Liquid biopsy draws a simple blood sample and analyzes it for circulating tumor DNA, circulating tumor cells, or other tumor-derived fragments. It’s quicker, less invasive, and can be repeated over time to monitor how a tumor evolves or whether it’s developing resistance to treatment. The tradeoff is that tumor-derived material in blood can be scarce, making some results less reliable than tissue testing. Both methods are used in practice, sometimes together.
How Long Results Take
If you’re waiting on biomarker results, the timeline depends on which tests are run. Immunohistochemistry, the staining method used for markers like PD-L1 and ALK, typically comes back in about 12 days (with a range of 7 to 14). This is often issued as a partial report.
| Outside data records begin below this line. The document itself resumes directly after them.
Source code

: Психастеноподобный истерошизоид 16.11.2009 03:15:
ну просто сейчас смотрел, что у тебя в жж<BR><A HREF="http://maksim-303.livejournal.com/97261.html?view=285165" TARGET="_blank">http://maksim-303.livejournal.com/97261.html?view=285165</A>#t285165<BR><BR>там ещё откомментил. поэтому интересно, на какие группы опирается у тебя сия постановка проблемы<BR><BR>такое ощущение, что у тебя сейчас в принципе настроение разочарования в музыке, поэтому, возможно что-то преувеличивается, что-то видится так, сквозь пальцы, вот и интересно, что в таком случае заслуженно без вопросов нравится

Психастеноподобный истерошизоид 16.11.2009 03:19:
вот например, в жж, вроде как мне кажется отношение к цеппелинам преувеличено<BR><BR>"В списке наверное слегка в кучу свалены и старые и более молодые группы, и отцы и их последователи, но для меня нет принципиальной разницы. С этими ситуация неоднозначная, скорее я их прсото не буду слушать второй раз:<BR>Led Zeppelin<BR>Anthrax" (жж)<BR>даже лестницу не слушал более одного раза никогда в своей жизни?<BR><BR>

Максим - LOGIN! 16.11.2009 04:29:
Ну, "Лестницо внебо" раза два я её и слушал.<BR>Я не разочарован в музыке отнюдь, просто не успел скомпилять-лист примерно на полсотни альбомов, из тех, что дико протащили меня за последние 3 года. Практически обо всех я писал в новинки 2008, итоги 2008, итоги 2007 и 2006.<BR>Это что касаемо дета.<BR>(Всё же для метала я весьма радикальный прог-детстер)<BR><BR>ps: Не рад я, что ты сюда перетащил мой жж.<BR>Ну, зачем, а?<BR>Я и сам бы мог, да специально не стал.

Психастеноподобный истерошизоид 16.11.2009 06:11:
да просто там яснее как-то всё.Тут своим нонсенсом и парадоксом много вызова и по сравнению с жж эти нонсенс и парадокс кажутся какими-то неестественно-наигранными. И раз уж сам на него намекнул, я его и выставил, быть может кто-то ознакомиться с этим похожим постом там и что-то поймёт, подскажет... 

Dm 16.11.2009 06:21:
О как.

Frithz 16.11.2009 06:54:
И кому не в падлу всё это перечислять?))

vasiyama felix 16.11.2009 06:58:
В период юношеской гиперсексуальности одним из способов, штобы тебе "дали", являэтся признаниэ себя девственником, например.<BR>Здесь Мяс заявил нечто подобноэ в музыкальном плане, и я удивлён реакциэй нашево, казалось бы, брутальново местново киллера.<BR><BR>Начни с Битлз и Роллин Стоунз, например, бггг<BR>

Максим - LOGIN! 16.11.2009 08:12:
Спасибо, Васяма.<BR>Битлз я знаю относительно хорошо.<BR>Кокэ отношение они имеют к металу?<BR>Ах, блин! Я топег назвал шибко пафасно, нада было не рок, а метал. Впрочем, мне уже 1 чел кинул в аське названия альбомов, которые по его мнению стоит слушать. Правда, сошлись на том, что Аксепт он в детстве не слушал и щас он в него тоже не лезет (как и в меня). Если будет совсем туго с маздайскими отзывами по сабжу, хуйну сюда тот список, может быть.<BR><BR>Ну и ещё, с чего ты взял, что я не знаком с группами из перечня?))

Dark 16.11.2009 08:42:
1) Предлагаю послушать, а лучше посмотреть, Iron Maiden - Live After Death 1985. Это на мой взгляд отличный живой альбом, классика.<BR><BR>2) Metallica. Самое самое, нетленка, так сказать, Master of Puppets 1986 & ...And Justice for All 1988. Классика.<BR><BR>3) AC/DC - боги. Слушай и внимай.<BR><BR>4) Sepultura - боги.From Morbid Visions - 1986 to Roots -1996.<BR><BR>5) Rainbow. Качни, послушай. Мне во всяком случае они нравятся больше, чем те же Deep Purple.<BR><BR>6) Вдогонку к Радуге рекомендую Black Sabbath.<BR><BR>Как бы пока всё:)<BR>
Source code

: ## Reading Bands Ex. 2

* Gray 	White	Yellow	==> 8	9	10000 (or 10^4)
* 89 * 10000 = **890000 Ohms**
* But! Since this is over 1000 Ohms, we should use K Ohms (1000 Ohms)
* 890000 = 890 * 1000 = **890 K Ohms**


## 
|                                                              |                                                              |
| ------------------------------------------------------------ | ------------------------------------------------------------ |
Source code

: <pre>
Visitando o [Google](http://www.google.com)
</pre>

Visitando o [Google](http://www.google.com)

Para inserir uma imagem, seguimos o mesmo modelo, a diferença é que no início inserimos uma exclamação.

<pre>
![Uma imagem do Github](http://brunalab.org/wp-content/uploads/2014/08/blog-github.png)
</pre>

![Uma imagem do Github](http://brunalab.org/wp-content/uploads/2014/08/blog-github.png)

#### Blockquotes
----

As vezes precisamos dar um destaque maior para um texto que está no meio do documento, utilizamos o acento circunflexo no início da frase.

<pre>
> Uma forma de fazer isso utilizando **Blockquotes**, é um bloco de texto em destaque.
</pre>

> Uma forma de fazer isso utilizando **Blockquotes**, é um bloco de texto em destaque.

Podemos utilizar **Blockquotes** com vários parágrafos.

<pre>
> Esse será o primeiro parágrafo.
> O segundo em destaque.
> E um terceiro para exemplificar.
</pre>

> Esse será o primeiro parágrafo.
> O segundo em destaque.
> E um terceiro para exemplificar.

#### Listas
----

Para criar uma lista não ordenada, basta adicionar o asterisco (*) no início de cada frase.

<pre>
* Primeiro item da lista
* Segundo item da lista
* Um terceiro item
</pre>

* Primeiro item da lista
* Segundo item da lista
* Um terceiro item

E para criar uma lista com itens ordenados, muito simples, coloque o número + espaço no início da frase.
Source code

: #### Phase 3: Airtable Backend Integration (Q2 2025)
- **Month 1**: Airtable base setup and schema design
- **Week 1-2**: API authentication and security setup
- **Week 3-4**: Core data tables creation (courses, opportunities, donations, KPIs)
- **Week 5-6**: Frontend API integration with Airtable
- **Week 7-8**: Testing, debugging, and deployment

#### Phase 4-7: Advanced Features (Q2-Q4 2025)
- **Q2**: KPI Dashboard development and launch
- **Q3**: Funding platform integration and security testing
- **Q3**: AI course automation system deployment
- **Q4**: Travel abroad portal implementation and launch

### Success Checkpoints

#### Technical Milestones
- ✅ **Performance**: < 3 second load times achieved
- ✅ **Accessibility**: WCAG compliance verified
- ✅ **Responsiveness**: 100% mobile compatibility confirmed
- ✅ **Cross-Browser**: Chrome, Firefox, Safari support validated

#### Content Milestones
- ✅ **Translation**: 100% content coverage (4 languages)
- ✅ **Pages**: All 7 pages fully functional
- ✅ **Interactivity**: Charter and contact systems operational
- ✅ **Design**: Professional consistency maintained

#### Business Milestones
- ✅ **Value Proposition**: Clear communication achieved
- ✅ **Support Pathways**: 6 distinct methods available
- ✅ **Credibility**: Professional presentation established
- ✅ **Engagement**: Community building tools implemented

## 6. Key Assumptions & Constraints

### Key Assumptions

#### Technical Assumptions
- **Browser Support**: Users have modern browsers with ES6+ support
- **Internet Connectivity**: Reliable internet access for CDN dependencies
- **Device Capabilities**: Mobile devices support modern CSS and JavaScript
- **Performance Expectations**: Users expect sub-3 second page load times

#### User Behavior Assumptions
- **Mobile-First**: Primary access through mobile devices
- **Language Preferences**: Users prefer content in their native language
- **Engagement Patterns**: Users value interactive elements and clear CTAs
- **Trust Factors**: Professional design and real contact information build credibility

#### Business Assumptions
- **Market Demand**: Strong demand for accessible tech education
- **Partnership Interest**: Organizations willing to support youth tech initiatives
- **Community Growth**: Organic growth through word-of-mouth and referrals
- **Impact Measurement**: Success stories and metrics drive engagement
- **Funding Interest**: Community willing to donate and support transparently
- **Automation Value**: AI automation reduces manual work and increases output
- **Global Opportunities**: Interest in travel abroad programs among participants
Next-generation sequencing, which screens for a panel of genetic mutations like EGFR and BRAF, takes longer. In one large study of lung cancer patients, the additional wait from the partial report to the final genomic report was a median of 15 days, with some patients waiting up to 20. That means total turnaround from biopsy to complete results can stretch to nearly four weeks. For patients eager to start treatment, this wait can feel agonizing, but starting the wrong therapy can be worse than waiting for the right one. Your oncology team will typically use the partial results to begin planning while the full picture comes together.